Número de páginas: 96

Data de lançamento: Junho de 2008

Sinopse: Mágico Vento e Poe estão em Jericho, uma cidade que começa
a sofrer incêndios misteriosos.

Segundo as visões de uma freira, seria uma repetição do que ocorreu na
Jericó bíblica. Por isso, ambos passam a investigar o caso.

Positivo/Negativo: Uma história bastante envolvente e interessante
de Mágico Vento, que traz de volta os elementos místicos. A trama faz
diversas referências bíblicas, tendo inclusive dois religiosos como personagens
importantes.

A Jericho norte-americana ganhou este nome após os muros construídos ao
seu redor, lembrando o que Josué e os hebreus encontraram ao retornar
do cativeiro no Egito, após 40 anos no deserto.

Segundo o Êxodo, Josué lutou e derrubou as muralhas não pela força, mas
pela fé, usando trombetas. Após o sétimo dia, elas começaram a cair e
os hebreus tomaram a Jericó.

Vários detalhes e comparativos com a cidade bíblica são feitos: a única
sobrevivente, uma prostituta de nome Raabe, toma forma também na Jericho
norte-americana. A queda das muralhas também é esperada, mas de outra
maneira; e com uma possível grande tragédia – e a missão de Mágico Vento
é impedir que isso ocorra.

Se na história bíblica a tarefa é buscar a terra prometida, nesta edição
Jericho é assolada por um “livre comércio” entre os saloons e lojas,
o que vai minando a cidade.

Há aí uma crítica bastante interessante de Berardi a como a concorrência
vai destruindo as relações entre as pessoas e gerando a onda de violência
na cidade. O leitor pode perceber como o que ocorre na trama não está
tão longe do que acontece na atualidade – de uma forma bem mais complexa,
evidente.

E buscando outra história bíblica, é imediata a relação com Jesus expulsando
os vendilhões do templo.

Uma bela edição, que permite diversas reflexões e ligações com o passado
e o presente. Há elos com o Antigo Testamento (e pode-se buscar inspirações
do Novo) e também uma visão geral de como o livre comércio, a corrida
desenfreada pelo lucro, tem corroído a sociedade moderna.

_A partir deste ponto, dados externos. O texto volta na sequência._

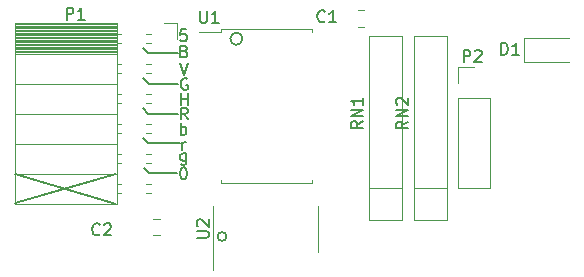
<source format=gto>
G04 #@! TF.GenerationSoftware,KiCad,Pcbnew,(5.1.4)-1*
G04 #@! TF.CreationDate,2020-04-10T17:06:02+01:00*
G04 #@! TF.ProjectId,buffer,62756666-6572-42e6-9b69-6361645f7063,rev?*
G04 #@! TF.SameCoordinates,Original*
G04 #@! TF.FileFunction,Legend,Top*
G04 #@! TF.FilePolarity,Positive*
%FSLAX46Y46*%
G04 Gerber Fmt 4.6, Leading zero omitted, Abs format (unit mm)*
G04 Created by KiCad (PCBNEW (5.1.4)-1) date 2020-04-10 17:06:02*
%MOMM*%
%LPD*%
G04 APERTURE LIST*
%ADD10C,0.150000*%
%ADD11C,0.120000*%
G04 APERTURE END LIST*
D10*
X45658140Y-51135280D02*
G75*
G03X45658140Y-51135280I-374200J0D01*
G01*
X47016782Y-34400960D02*
G75*
G03X47016782Y-34400960I-514782J0D01*
G01*
X27780800Y-48320960D02*
X36315200Y-45882560D01*
X27780800Y-45831760D02*
X36315200Y-48371760D01*
X39083800Y-45755560D02*
X41496800Y-45755560D01*
X38702800Y-45349160D02*
X39083800Y-45755560D01*
X39541000Y-43215560D02*
X41700000Y-43215560D01*
X39617200Y-38237160D02*
X41598400Y-38237160D01*
X39566400Y-40726360D02*
X41547600Y-40726360D01*
X39058400Y-35620960D02*
X41573000Y-35620960D01*
X38626600Y-35189160D02*
X39058400Y-35620960D01*
X39033000Y-43215560D02*
X38626600Y-42809160D01*
X39541000Y-43215560D02*
X39033000Y-43215560D01*
X39058400Y-40726360D02*
X38601200Y-40269160D01*
X39566400Y-40726360D02*
X39058400Y-40726360D01*
X39134600Y-38237160D02*
X38626600Y-37729160D01*
X39617200Y-38237160D02*
X39134600Y-38237160D01*
X41933371Y-43794940D02*
X41933371Y-43128274D01*
X41933371Y-43318750D02*
X41980990Y-43223512D01*
X42028609Y-43175893D01*
X42123847Y-43128274D01*
X42219085Y-43128274D01*
X42365123Y-41229540D02*
X42031790Y-40753350D01*
X41793695Y-41229540D02*
X41793695Y-40229540D01*
X42174647Y-40229540D01*
X42269885Y-40277160D01*
X42317504Y-40324779D01*
X42365123Y-40420017D01*
X42365123Y-40562874D01*
X42317504Y-40658112D01*
X42269885Y-40705731D01*
X42174647Y-40753350D01*
X41793695Y-40753350D01*
X42342904Y-37787960D02*
X42247666Y-37740340D01*
X42104809Y-37740340D01*
X41961952Y-37787960D01*
X41866714Y-37883198D01*
X41819095Y-37978436D01*
X41771476Y-38168912D01*
X41771476Y-38311769D01*
X41819095Y-38502245D01*
X41866714Y-38597483D01*
X41961952Y-38692721D01*
X42104809Y-38740340D01*
X42200047Y-38740340D01*
X42342904Y-38692721D01*
X42390523Y-38645102D01*
X42390523Y-38311769D01*
X42200047Y-38311769D01*
X41969880Y-45284140D02*
X42065119Y-45284140D01*
X42160357Y-45331760D01*
X42207976Y-45379379D01*
X42255595Y-45474617D01*
X42303214Y-45665093D01*
X42303214Y-45903188D01*
X42255595Y-46093664D01*
X42207976Y-46188902D01*
X42160357Y-46236521D01*
X42065119Y-46284140D01*
X41969880Y-46284140D01*
X41874642Y-46236521D01*
X41827023Y-46188902D01*
X41779404Y-46093664D01*
X41731785Y-45903188D01*
X41731785Y-45665093D01*
X41779404Y-45474617D01*
X41827023Y-45379379D01*
X41874642Y-45331760D01*
X41969880Y-45284140D01*
X42101628Y-35447931D02*
X42244485Y-35495550D01*
X42292104Y-35543169D01*
X42339723Y-35638407D01*
X42339723Y-35781264D01*
X42292104Y-35876502D01*
X42244485Y-35924121D01*
X42149247Y-35971740D01*
X41768295Y-35971740D01*
X41768295Y-34971740D01*
X42101628Y-34971740D01*
X42196866Y-35019360D01*
X42244485Y-35066979D01*
X42292104Y-35162217D01*
X42292104Y-35257455D01*
X42244485Y-35352693D01*
X42196866Y-35400312D01*
X42101628Y-35447931D01*
X41768295Y-35447931D01*
X42244485Y-44068074D02*
X42244485Y-44877598D01*
X42196866Y-44972836D01*
X42149247Y-45020455D01*
X42054009Y-45068074D01*
X41911152Y-45068074D01*
X41815914Y-45020455D01*
X42244485Y-44687121D02*
X42149247Y-44734740D01*
X41958771Y-44734740D01*
X41863533Y-44687121D01*
X41815914Y-44639502D01*
X41768295Y-44544264D01*
X41768295Y-44258550D01*
X41815914Y-44163312D01*
X41863533Y-44115693D01*
X41958771Y-44068074D01*
X42149247Y-44068074D01*
X42244485Y-44115693D01*
X41790514Y-42524940D02*
X41790514Y-41524940D01*
X41790514Y-41905893D02*
X41885752Y-41858274D01*
X42076228Y-41858274D01*
X42171466Y-41905893D01*
X42219085Y-41953512D01*
X42266704Y-42048750D01*
X42266704Y-42334464D01*
X42219085Y-42429702D01*
X42171466Y-42477321D01*
X42076228Y-42524940D01*
X41885752Y-42524940D01*
X41790514Y-42477321D01*
X41795285Y-39984940D02*
X41795285Y-38984940D01*
X41795285Y-39461131D02*
X42366714Y-39461131D01*
X42366714Y-39984940D02*
X42366714Y-38984940D01*
X41722266Y-36444940D02*
X42055600Y-37444940D01*
X42388933Y-36444940D01*
X42268295Y-33600140D02*
X41792104Y-33600140D01*
X41744485Y-34076331D01*
X41792104Y-34028712D01*
X41887342Y-33981093D01*
X42125438Y-33981093D01*
X42220676Y-34028712D01*
X42268295Y-34076331D01*
X42315914Y-34171569D01*
X42315914Y-34409664D01*
X42268295Y-34504902D01*
X42220676Y-34552521D01*
X42125438Y-34600140D01*
X41887342Y-34600140D01*
X41792104Y-34552521D01*
X41744485Y-34504902D01*
D11*
X61562340Y-49773660D02*
X64362340Y-49773660D01*
X64362340Y-49773660D02*
X64362340Y-34193660D01*
X64362340Y-34193660D02*
X61562340Y-34193660D01*
X61562340Y-34193660D02*
X61562340Y-49773660D01*
X61562340Y-47063660D02*
X64362340Y-47063660D01*
X65287400Y-36780160D02*
X66617400Y-36780160D01*
X65287400Y-38110160D02*
X65287400Y-36780160D01*
X65287400Y-39380160D02*
X67947400Y-39380160D01*
X67947400Y-39380160D02*
X67947400Y-47060160D01*
X65287400Y-39380160D02*
X65287400Y-47060160D01*
X65287400Y-47060160D02*
X67947400Y-47060160D01*
X27723800Y-33166360D02*
X36353800Y-33166360D01*
X27723800Y-33284455D02*
X36353800Y-33284455D01*
X27723800Y-33402550D02*
X36353800Y-33402550D01*
X27723800Y-33520645D02*
X36353800Y-33520645D01*
X27723800Y-33638740D02*
X36353800Y-33638740D01*
X27723800Y-33756835D02*
X36353800Y-33756835D01*
X27723800Y-33874930D02*
X36353800Y-33874930D01*
X27723800Y-33993025D02*
X36353800Y-33993025D01*
X27723800Y-34111120D02*
X36353800Y-34111120D01*
X27723800Y-34229215D02*
X36353800Y-34229215D01*
X27723800Y-34347310D02*
X36353800Y-34347310D01*
X27723800Y-34465405D02*
X36353800Y-34465405D01*
X27723800Y-34583500D02*
X36353800Y-34583500D01*
X27723800Y-34701595D02*
X36353800Y-34701595D01*
X27723800Y-34819690D02*
X36353800Y-34819690D01*
X27723800Y-34937785D02*
X36353800Y-34937785D01*
X27723800Y-35055880D02*
X36353800Y-35055880D01*
X27723800Y-35173975D02*
X36353800Y-35173975D01*
X27723800Y-35292070D02*
X36353800Y-35292070D01*
X27723800Y-35410165D02*
X36353800Y-35410165D01*
X27723800Y-35528260D02*
X36353800Y-35528260D01*
X36353800Y-34016360D02*
X36763800Y-34016360D01*
X38863800Y-34016360D02*
X39243800Y-34016360D01*
X36353800Y-34736360D02*
X36763800Y-34736360D01*
X38863800Y-34736360D02*
X39243800Y-34736360D01*
X36353800Y-36556360D02*
X36763800Y-36556360D01*
X38863800Y-36556360D02*
X39303800Y-36556360D01*
X36353800Y-37276360D02*
X36763800Y-37276360D01*
X38863800Y-37276360D02*
X39303800Y-37276360D01*
X36353800Y-39096360D02*
X36763800Y-39096360D01*
X38863800Y-39096360D02*
X39303800Y-39096360D01*
X36353800Y-39816360D02*
X36763800Y-39816360D01*
X38863800Y-39816360D02*
X39303800Y-39816360D01*
X36353800Y-41636360D02*
X36763800Y-41636360D01*
X38863800Y-41636360D02*
X39303800Y-41636360D01*
X36353800Y-42356360D02*
X36763800Y-42356360D01*
X38863800Y-42356360D02*
X39303800Y-42356360D01*
X36353800Y-44176360D02*
X36763800Y-44176360D01*
X38863800Y-44176360D02*
X39303800Y-44176360D01*
X36353800Y-44896360D02*
X36763800Y-44896360D01*
X38863800Y-44896360D02*
X39303800Y-44896360D01*
X36353800Y-46716360D02*
X36763800Y-46716360D01*
X38863800Y-46716360D02*
X39303800Y-46716360D01*
X36353800Y-47436360D02*
X36763800Y-47436360D01*
X38863800Y-47436360D02*
X39303800Y-47436360D01*
X27723800Y-35646360D02*
X36353800Y-35646360D01*
X27723800Y-38186360D02*
X36353800Y-38186360D01*
X27723800Y-40726360D02*
X36353800Y-40726360D01*
X27723800Y-43266360D02*
X36353800Y-43266360D01*
X27723800Y-45806360D02*
X36353800Y-45806360D01*
X27723800Y-33046360D02*
X36353800Y-33046360D01*
X36353800Y-33046360D02*
X36353800Y-48406360D01*
X27723800Y-48406360D02*
X36353800Y-48406360D01*
X27723800Y-33046360D02*
X27723800Y-48406360D01*
X41463800Y-33046360D02*
X41463800Y-34376360D01*
X40353800Y-33046360D02*
X41463800Y-33046360D01*
X49052000Y-46610960D02*
X52912000Y-46610960D01*
X52912000Y-46610960D02*
X52912000Y-46375960D01*
X49052000Y-46610960D02*
X45192000Y-46610960D01*
X45192000Y-46610960D02*
X45192000Y-46375960D01*
X49052000Y-33590960D02*
X52912000Y-33590960D01*
X52912000Y-33590960D02*
X52912000Y-33825960D01*
X49052000Y-33590960D02*
X45192000Y-33590960D01*
X45192000Y-33590960D02*
X45192000Y-33825960D01*
X45192000Y-33825960D02*
X43377000Y-33825960D01*
X57313252Y-33410960D02*
X56790748Y-33410960D01*
X57313252Y-31990960D02*
X56790748Y-31990960D01*
X70822000Y-34360960D02*
X70822000Y-36360960D01*
X70822000Y-36360960D02*
X74672000Y-36360960D01*
X70822000Y-34360960D02*
X74672000Y-34360960D01*
X57744720Y-47058580D02*
X60544720Y-47058580D01*
X57744720Y-34188580D02*
X57744720Y-49768580D01*
X60544720Y-34188580D02*
X57744720Y-34188580D01*
X60544720Y-49768580D02*
X60544720Y-34188580D01*
X57744720Y-49768580D02*
X60544720Y-49768580D01*
X39475328Y-49622640D02*
X39997832Y-49622640D01*
X39475328Y-51042640D02*
X39997832Y-51042640D01*
X53419720Y-50500280D02*
X53419720Y-48550280D01*
X53419720Y-50500280D02*
X53419720Y-52450280D01*
X44549720Y-50500280D02*
X44549720Y-48550280D01*
X44549720Y-50500280D02*
X44549720Y-53950280D01*
D10*
X61014720Y-41404136D02*
X60538530Y-41737469D01*
X61014720Y-41975564D02*
X60014720Y-41975564D01*
X60014720Y-41594612D01*
X60062340Y-41499374D01*
X60109959Y-41451755D01*
X60205197Y-41404136D01*
X60348054Y-41404136D01*
X60443292Y-41451755D01*
X60490911Y-41499374D01*
X60538530Y-41594612D01*
X60538530Y-41975564D01*
X61014720Y-40975564D02*
X60014720Y-40975564D01*
X61014720Y-40404136D01*
X60014720Y-40404136D01*
X60109959Y-39975564D02*
X60062340Y-39927945D01*
X60014720Y-39832707D01*
X60014720Y-39594612D01*
X60062340Y-39499374D01*
X60109959Y-39451755D01*
X60205197Y-39404136D01*
X60300435Y-39404136D01*
X60443292Y-39451755D01*
X61014720Y-40023183D01*
X61014720Y-39404136D01*
X65734524Y-36365440D02*
X65734524Y-35365440D01*
X66115477Y-35365440D01*
X66210715Y-35413060D01*
X66258334Y-35460679D01*
X66305953Y-35555917D01*
X66305953Y-35698774D01*
X66258334Y-35794012D01*
X66210715Y-35841631D01*
X66115477Y-35889250D01*
X65734524Y-35889250D01*
X66686905Y-35460679D02*
X66734524Y-35413060D01*
X66829762Y-35365440D01*
X67067858Y-35365440D01*
X67163096Y-35413060D01*
X67210715Y-35460679D01*
X67258334Y-35555917D01*
X67258334Y-35651155D01*
X67210715Y-35794012D01*
X66639286Y-36365440D01*
X67258334Y-36365440D01*
X32122704Y-32771340D02*
X32122704Y-31771340D01*
X32503657Y-31771340D01*
X32598895Y-31818960D01*
X32646514Y-31866579D01*
X32694133Y-31961817D01*
X32694133Y-32104674D01*
X32646514Y-32199912D01*
X32598895Y-32247531D01*
X32503657Y-32295150D01*
X32122704Y-32295150D01*
X33646514Y-32771340D02*
X33075085Y-32771340D01*
X33360800Y-32771340D02*
X33360800Y-31771340D01*
X33265561Y-31914198D01*
X33170323Y-32009436D01*
X33075085Y-32057055D01*
X43440095Y-32053340D02*
X43440095Y-32862864D01*
X43487714Y-32958102D01*
X43535333Y-33005721D01*
X43630571Y-33053340D01*
X43821047Y-33053340D01*
X43916285Y-33005721D01*
X43963904Y-32958102D01*
X44011523Y-32862864D01*
X44011523Y-32053340D01*
X45011523Y-33053340D02*
X44440095Y-33053340D01*
X44725809Y-33053340D02*
X44725809Y-32053340D01*
X44630571Y-32196198D01*
X44535333Y-32291436D01*
X44440095Y-32339055D01*
X53985333Y-32908102D02*
X53937714Y-32955721D01*
X53794857Y-33003340D01*
X53699619Y-33003340D01*
X53556761Y-32955721D01*
X53461523Y-32860483D01*
X53413904Y-32765245D01*
X53366285Y-32574769D01*
X53366285Y-32431912D01*
X53413904Y-32241436D01*
X53461523Y-32146198D01*
X53556761Y-32050960D01*
X53699619Y-32003340D01*
X53794857Y-32003340D01*
X53937714Y-32050960D01*
X53985333Y-32098579D01*
X54937714Y-33003340D02*
X54366285Y-33003340D01*
X54652000Y-33003340D02*
X54652000Y-32003340D01*
X54556761Y-32146198D01*
X54461523Y-32241436D01*
X54366285Y-32289055D01*
X68923904Y-35743340D02*
X68923904Y-34743340D01*
X69162000Y-34743340D01*
X69304857Y-34790960D01*
X69400095Y-34886198D01*
X69447714Y-34981436D01*
X69495333Y-35171912D01*
X69495333Y-35314769D01*
X69447714Y-35505245D01*
X69400095Y-35600483D01*
X69304857Y-35695721D01*
X69162000Y-35743340D01*
X68923904Y-35743340D01*
X70447714Y-35743340D02*
X69876285Y-35743340D01*
X70162000Y-35743340D02*
X70162000Y-34743340D01*
X70066761Y-34886198D01*
X69971523Y-34981436D01*
X69876285Y-35029055D01*
X57197100Y-41399056D02*
X56720910Y-41732389D01*
X57197100Y-41970484D02*
X56197100Y-41970484D01*
X56197100Y-41589532D01*
X56244720Y-41494294D01*
X56292339Y-41446675D01*
X56387577Y-41399056D01*
X56530434Y-41399056D01*
X56625672Y-41446675D01*
X56673291Y-41494294D01*
X56720910Y-41589532D01*
X56720910Y-41970484D01*
X57197100Y-40970484D02*
X56197100Y-40970484D01*
X57197100Y-40399056D01*
X56197100Y-40399056D01*
X57197100Y-39399056D02*
X57197100Y-39970484D01*
X57197100Y-39684770D02*
X56197100Y-39684770D01*
X56339958Y-39780008D01*
X56435196Y-39875246D01*
X56482815Y-39970484D01*
X34919173Y-50941242D02*
X34871554Y-50988861D01*
X34728697Y-51036480D01*
X34633459Y-51036480D01*
X34490601Y-50988861D01*
X34395363Y-50893623D01*
X34347744Y-50798385D01*
X34300125Y-50607909D01*
X34300125Y-50465052D01*
X34347744Y-50274576D01*
X34395363Y-50179338D01*
X34490601Y-50084100D01*
X34633459Y-50036480D01*
X34728697Y-50036480D01*
X34871554Y-50084100D01*
X34919173Y-50131719D01*
X35300125Y-50131719D02*
X35347744Y-50084100D01*
X35442982Y-50036480D01*
X35681078Y-50036480D01*
X35776316Y-50084100D01*
X35823935Y-50131719D01*
X35871554Y-50226957D01*
X35871554Y-50322195D01*
X35823935Y-50465052D01*
X35252506Y-51036480D01*
X35871554Y-51036480D01*
X43157100Y-51262184D02*
X43966624Y-51262184D01*
X44061862Y-51214565D01*
X44109481Y-51166946D01*
X44157100Y-51071708D01*
X44157100Y-50881232D01*
X44109481Y-50785994D01*
X44061862Y-50738375D01*
X43966624Y-50690756D01*
X43157100Y-50690756D01*
X43252339Y-50262184D02*
X43204720Y-50214565D01*
X43157100Y-50119327D01*
X43157100Y-49881232D01*
X43204720Y-49785994D01*
X43252339Y-49738375D01*
X43347577Y-49690756D01*
X43442815Y-49690756D01*
X43585672Y-49738375D01*
X44157100Y-50309803D01*
X44157100Y-49690756D01*
M02*

</source>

Manfredi mescla os dois elementos em uma bela história passada no Velho
Oeste.

A arte de Milano é elegante e dá forma às visões da freira Soror Blandina
(personagem histórica que realmente existiu, conforme o texto da Blizzard
Gazette
do início da edição e que é homenageada na trama).

Mas passou uma falha de edição: na página 86, a fala dos balões dos terceiro
e quarto quadrinhos é igual. Assim, o leitor fica sem saber qual a resposta
de Mágico Vento para outro personagem.